Köln (epd). Der Betroffenenvertreter Detlev Zander erwartet von der Studie zu Missbrauchsfällen im Raum der evangelischen Kirche nur ein lückenhaftes Bild. Es seien lediglich Zahlen nach Aktenlage ermittelt worden, sagte Zander am Donnerstag im Deutschlandfunk und kritisierte damit, dass die Forscher nicht in allen 20 Landeskirchen Zugriff auf alle Personalakten gehabt hätten. Somit werde lediglich die "Spitze des Eisbergs" sichtbar. Die Studie soll am Donnerstag in Hannover vorgestellt werden.
Zander erwartet ein "Beben in der evangelischen Kirche". Die Illusion, dass es Fälle sexualisierter Gewalt in großem Ausmaß nur in der katholischen Kirche gegeben habe, sei "ab dem heutigen Tag nicht mehr zu halten", sagte der Betroffenenvertreter, der dem Beteiligungsforum Sexualisierte Gewalt (BeFo) in der Evangelischen Kirche in Deutschland (EKD) angehört.
Ein unabhängiges Forscherteam stellt am Mittag die erste übergreifende Studie zu sexuellem Missbrauch an Kindern und Jugendlichen in der evangelischen Kirche vor. Sie soll erstmals Berechnungen zu bundesweiten Fallzahlen enthalten sowie Analysen über strukturelle Ursachen von sexualisierter Gewalt in der Kirche und der Diakonie seit Ende des Zweiten Weltkriegs.
Die EKD hatte das Forschungsprojekt 2020 in Auftrag gegeben.

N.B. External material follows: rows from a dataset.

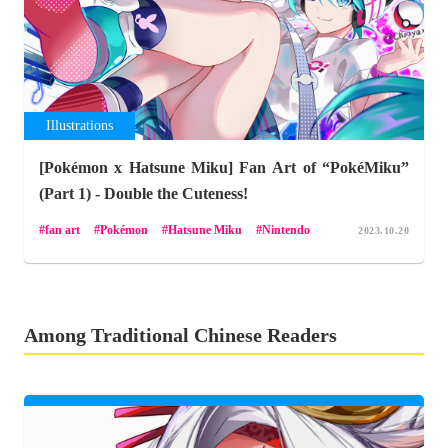
Illustrations
[Pokémon x Hatsune Miku] Fan Art of “PokéMiku”
(Part 1) - Double the Cuteness!
fan art
Pokémon
Hatsune Miku
Nintendo
2023.10.20
Among Traditional Chinese Readers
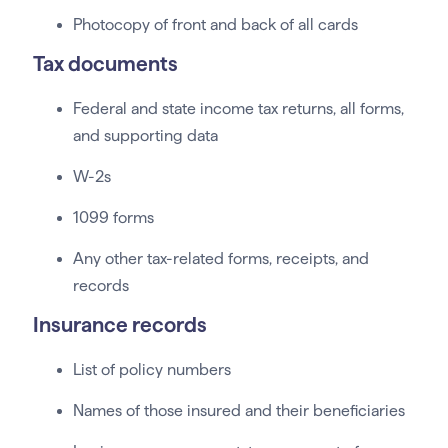
Photocopy of front and back of all cards
Tax documents
Federal and state income tax returns, all forms,
and supporting data
W-2s
1099 forms
Any other tax-related forms, receipts, and
records
Insurance records
List of policy numbers
Names of those insured and their beneficiaries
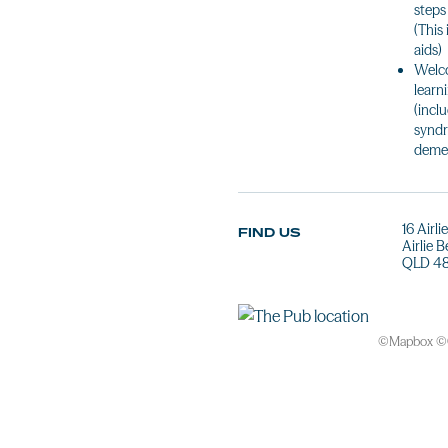
steps
(This
aids)
Welco
learn
(incl
syndr
demen
16 Airl
FIND US
Airlie 
QLD 4
©
Mapbox
©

Ein EKD-Sprecher erklärte, dass sich die Bereitstellung von Daten mittels Fragebögen schwieriger als ursprünglich angenommen erwiesen habe. Das habe in der weiteren Folge zu Verzögerungen geführt, sodass Forscher auf Basis "umfangreicher Gespräche und Nacherhebungen in den Landeskirchen" vorgeschlagen hätten, für den letzten Arbeitsschritt in einem der Teilprojekte einen Fokus auf Disziplinarakten zu legen.